In the wake of the Boston Marathon bombing in April, the New York City Marathon on Sunday will be monitored by bomb-sniffing dogs, police scuba divers and surveillance helicopters.

Hundreds of cameras are covering nearly every inch of 26.2 mile route, including footage from above and from vans on the street, according to Reuters.

The NYPD is taking a lesson from authorities in Boston who eventually identified their bombing suspects through surveillance footage.

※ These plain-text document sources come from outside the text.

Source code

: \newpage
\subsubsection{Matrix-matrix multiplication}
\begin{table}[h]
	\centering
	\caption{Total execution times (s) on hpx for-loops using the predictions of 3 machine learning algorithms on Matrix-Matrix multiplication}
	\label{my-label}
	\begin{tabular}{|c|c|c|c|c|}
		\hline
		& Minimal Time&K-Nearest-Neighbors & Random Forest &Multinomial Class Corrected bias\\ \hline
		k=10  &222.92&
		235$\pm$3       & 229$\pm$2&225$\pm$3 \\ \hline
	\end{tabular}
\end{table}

Thousands of police officers will patrol the route and 43 bomb sniffing dogs will be deployed.

"We are well equipped and well deployed," said Police Commissioner Raymond Kelly.

Kelly said the NYPD began this strategy the day after the April 15 bombing Boston Marathon, which killed three people and injured 264.

Runners and spectators can expect to additional screenings like bag searches.

“This will be the best-protected race that they can enter,” Kelly told runners in a statement. “There are no guarantees in our post-9/11 world, but we’re doing everything we reasonably can to protect the runners and the spectators and have this be a safe and enjoyable event.”

No threats to the 43rd annual New York City Marathon have been identified.

Race organizer New York Road Runners spent $1 million on security consultation, which led to the decision to ban runners from using backpacks, masks, vests with large pockets, CamelBaks, and water-filled backpacks with drinking tubes. Spectators can’t carry large packages and rolled up blankets must be carried unfurled.

President and chief executive of New York Road Runners Mary Wittenberg told the Times that the group held 20 races since the Boston bombings without incident.

“Everybody has been very happy with the level of security and the enhanced plan,” Wittenberg said. “And we are just so close to the starting line and committed to a great day.”